EXERCISE INPUT:
####################
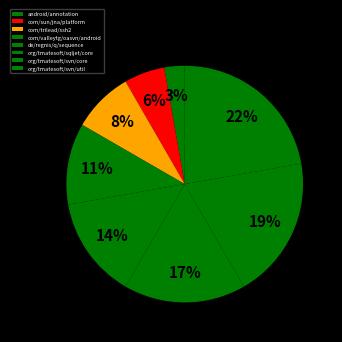

Is there any slice that represents more than half of the pie?

No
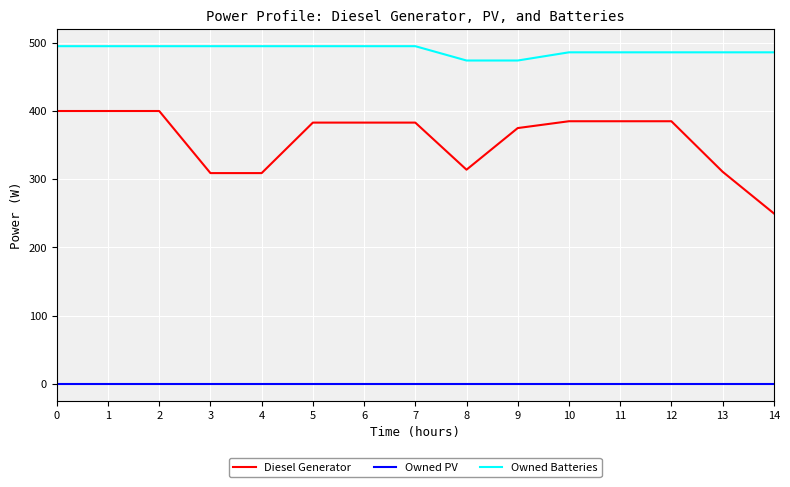

True or false: Owned Batteries and Owned PV intersect in this chart.

False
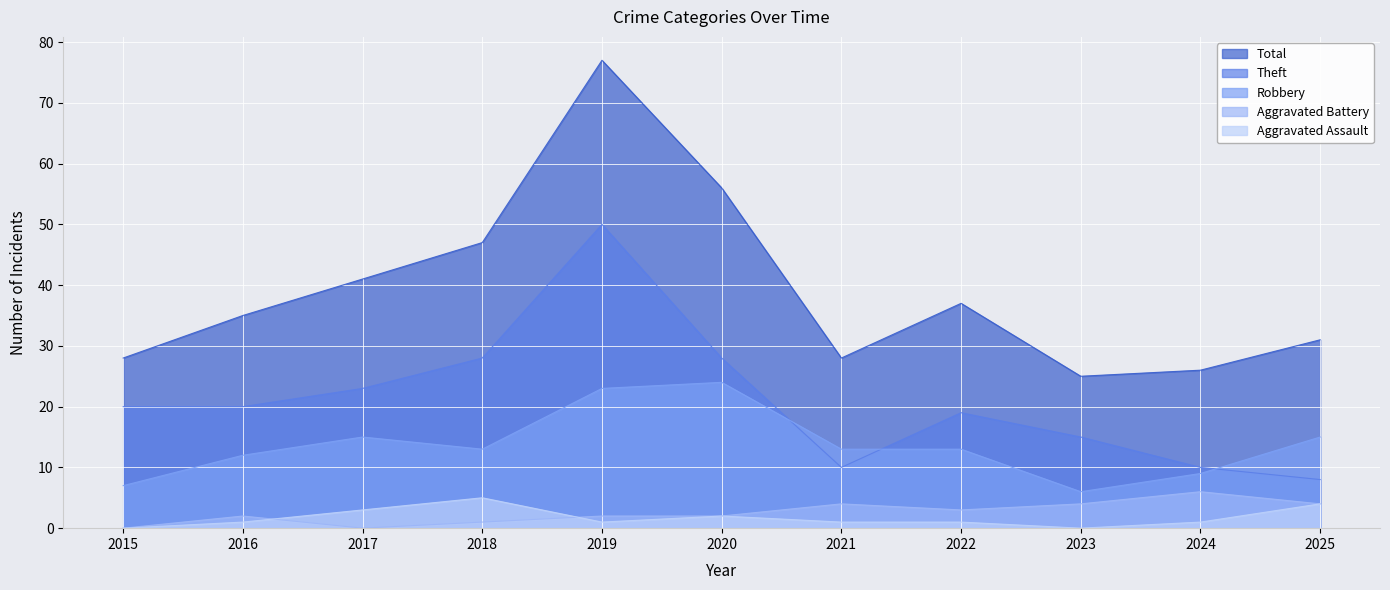

Reading right to left, what are all the values shown in this chart?

Robbery: 2025=15	2024=9	2023=6	2022=13	2021=13	2020=24	2019=23	2018=13	2017=15	2016=12	2015=7
Theft: 2025=8	2024=10	2023=15	2022=19	2021=10	2020=28	2019=50	2018=28	2017=23	2016=20	2015=20
Aggravated Assault: 2025=4	2024=1	2023=0	2022=1	2021=1	2020=2	2019=1	2018=5	2017=3	2016=1	2015=0
Aggravated Battery: 2025=4	2024=6	2023=4	2022=3	2021=4	2020=2	2019=2	2018=1	2017=0	2016=2	2015=0
Total: 2025=31	2024=26	2023=25	2022=37	2021=28	2020=56	2019=77	2018=47	2017=41	2016=35	2015=28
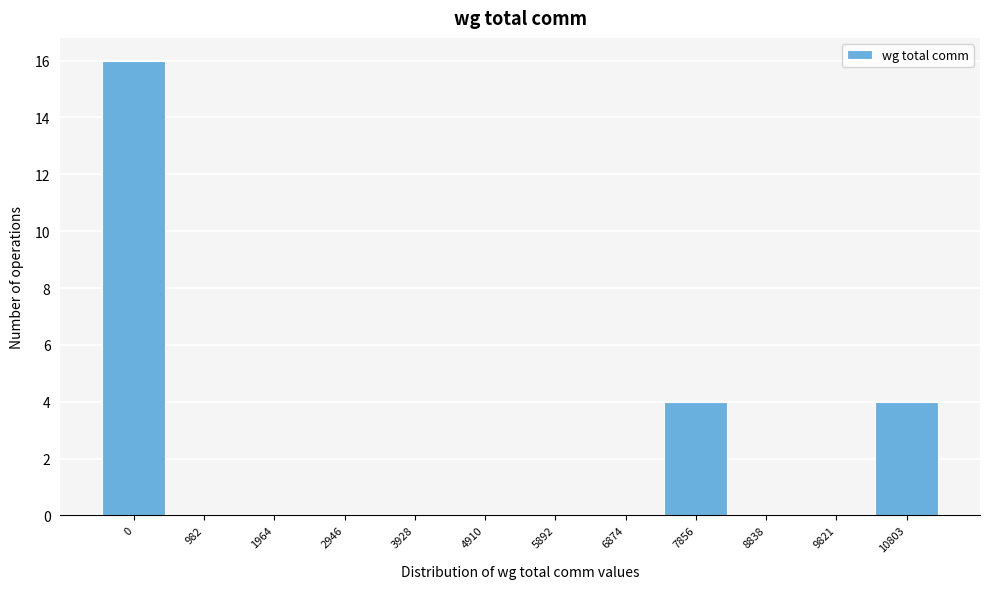

Reading right to left, transcribe all the data shown in this chart.

10803=4	9821=0	8838=0	7856=4	6874=0	5892=0	4910=0	3928=0	2946=0	1964=0	982=0	0=16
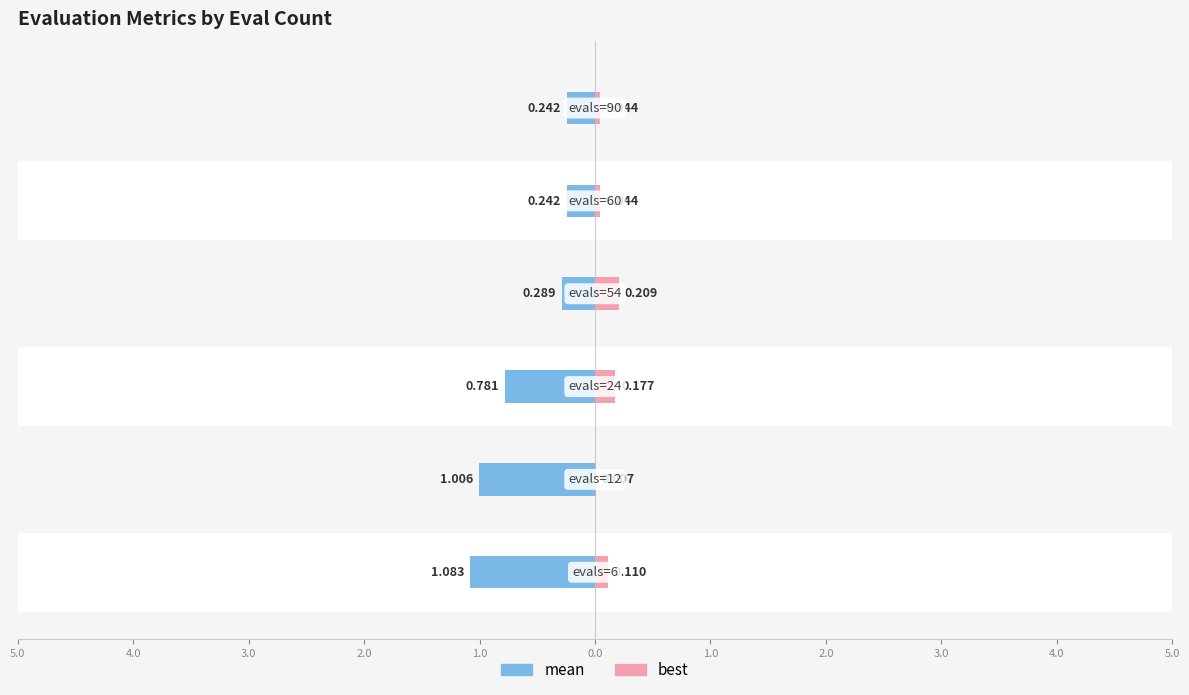

What is the total value across all series at 1.0?

0.3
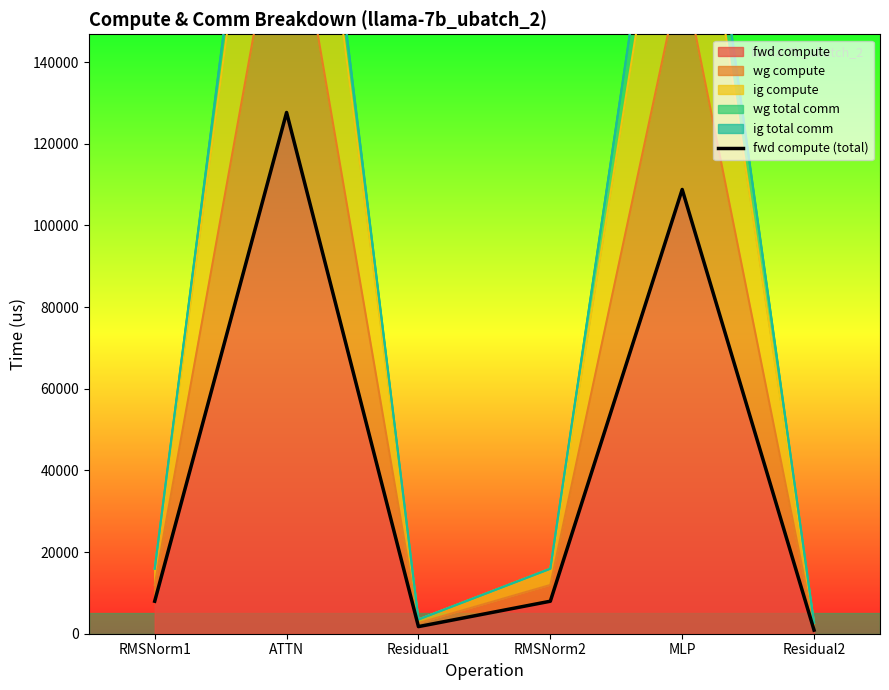

What is the difference between the maximum and minimum values?

126776.1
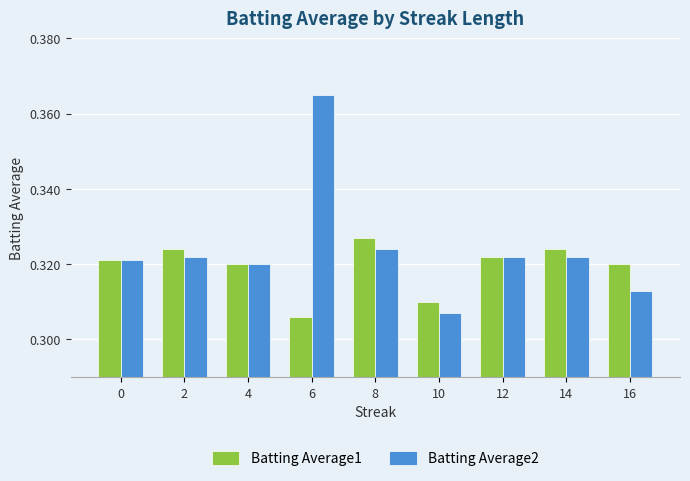

How many categories are shown in the chart?

9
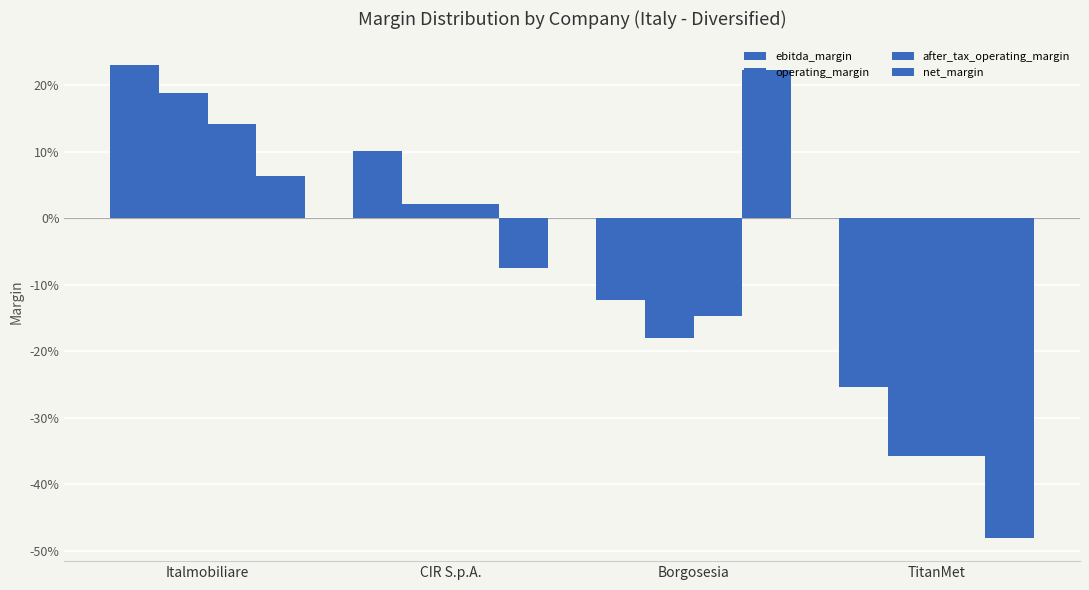

At TitanMet, list the series in order from smallest to largest.

net_margin, operating_margin, after_tax_operating_margin, ebitda_margin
####################
EXERCISE:
Please pull out each line of the records above that contains the string "values", copying every such line in full.

RESPONSE AREA:
Reading right to left, what are all the values shown in this chart?
What is the difference between the maximum and minimum values?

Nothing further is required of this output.